9. Em matéria de facto, deu a Relação como assentes os seguintes pontos:
a) - O A., através da proposta de seguro aprovada em 17.08.00 e que deu origem à apólice n° 349003, declarou que, na qualidade de dono, pretendia efectuar, com a Ré, um contrato de seguro para transferência para esta da responsabilidade pelos danos emergentes de acidente de viação causados a terceiro pelo veículo de matrícula QD e pelos danos emergentes de acidente de viação, furto, roubo e outros causados ao próprio veículo (Proposta de fls. 81 a 84 );

b) - No âmbito do contrato supra referido, o risco de furto ou roubo tem o capital seguro de 18.954,32€ e a franquia de 2%; o risco de privação do uso tem o capital seguro de 25,00 €;
c) - No art. 11°, n° 1, do contrato em causa, estipula-se que o mesmo se considera nulo e, consequentemente, não produzirá quaisquer efeitos em caso de sinistro, quando da parte do tomador de seguro ou do segurado tenha havido declarações inexactas assim como reticências de factos ou circunstâncias dele conhecidas, e que teriam podido influir sobre a existência ou condições do contrato (Condições Gerais do Seguro da Apólice junta a fls. 117 a 133);
d) - Em 05.01.2001, o Autor, através de proposta de alteração do contrato referido em a), solicitou alteração, com início em 05.01.01, da viatura e capital indicados na apólice, indicando como veículo a segurar, a partir de então, o QX, tendo tal proposta sido aprovada em 10.01.2001 (proposta junta a fls. 77 a 80);
e) - Em 05.01.2001 o veículo de matrícula QX não pertencia ao Autor;
f) - O veículo automóvel de matricula QX é de marca AUDI, modelo A3 TDI, do ano de 1997;
g) - A propriedade do veículo automóvel de matrícula QX encontra-se registada na Conservatória do Registo de Automóveis de Lisboa a favor de C desde 20 de Abril de 2001;
h) - Encontra-se registada na Conservatória do Registo de Autom d Lisboa, relativamente ao veículo supra identificado, o encargo de reserva de propriedade a favor de Banco D, S.A., sendo sujeito passivo C;
i) - No dia 16 de Maio de 2001, pelas 19 horas, no Lugar da Pica, freguesia de Quinchães, concelho de Fafe, o veículo de matrícula QX foi furtado por indivíduos desconhecidos, não tendo sido recuperado;
j) - Em 6-4-2001, C declarou adquirir ao Banco D, S.A, o veículo automóvel Audi A3, matrícula QX e o Banco D, por sua vez, declarou aceitar, tendo ambos declarado que tal venda era efectuada com reserva de propriedade até pagamento da quantia de 7.435.800$00;
l) - C, após o facto referido na resposta ao número anterior, emprestou a A o referido veículo para que este o utilizasse nos dias úteis, com o esclarecimento de que a data de 16 de Maio de 2001 corresponde a um Feriado Municipal de Fafe e, por isso, nessa precisa data, quem se encontrava a utilizar o veículo era o supra referido C;
m) - O A. recorreu a outros meios de transportes até obter um outro veículo;
n) - O A. sofreu incómodos por não poder dispor do veículo aos dias úteis.
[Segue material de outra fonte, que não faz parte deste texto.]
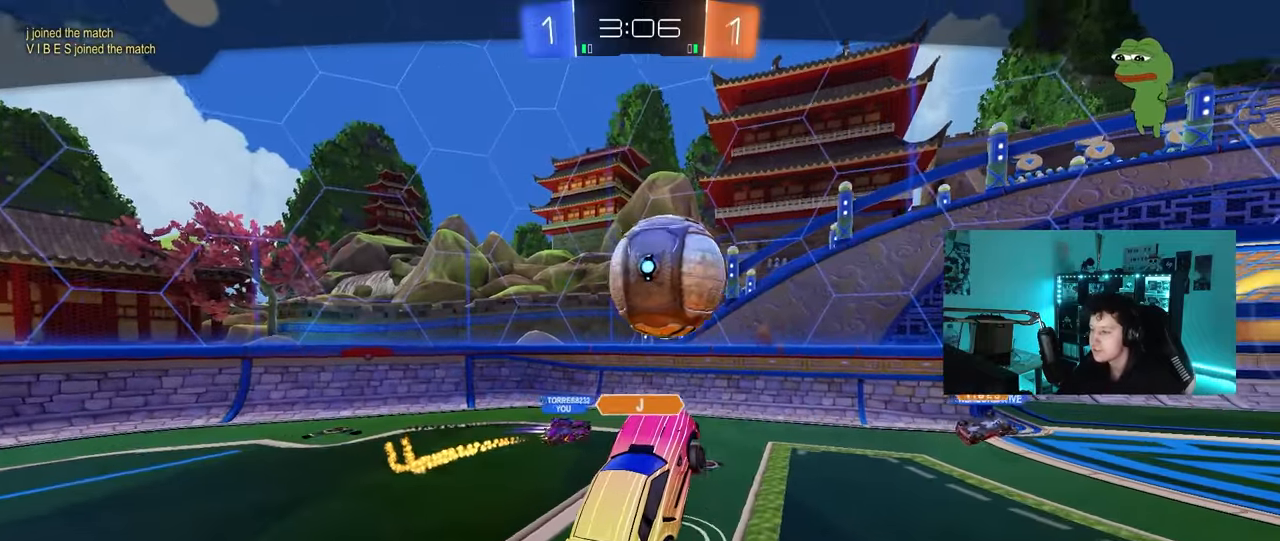
{"keys": [], "mouse": [], "mouse_move": "still", "events": [[167, "mouse_right", "up"], [217, "mouse_right", "down"], [400, "mouse_right", "up"]]}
10. Colhidos os vistos legais, cumpre decidir:
Direito aplicável .
11. A hipótese configurada nos autos não consubstancia uma qualquer (simples) declaração inexacta ou reticente da banda do A. ora recorrente geradora da mera anulabilidade do contrato de seguro nos termos e para os efeitos do artº 429º do C. Comercial, tal como a Relação bem salientou .
O A., ora recorrente, através de uma proposta de seguro aprovada em 17-8-00 e que deu origem à apólice n.° 349003, declarou que, na qualidade de dono, pretendia firmar, com a Ré seguradora, um contrato de seguro para transferência para esta da responsabilidade pelos danos emergentes de acidente de viação causados a terceiro pelo veículo de matrícula QD e pelos danos emergentes de acidente de viação, furto, roubo e outros causados ao próprio veículo (Proposta de fls. 81 a 84) ( a) .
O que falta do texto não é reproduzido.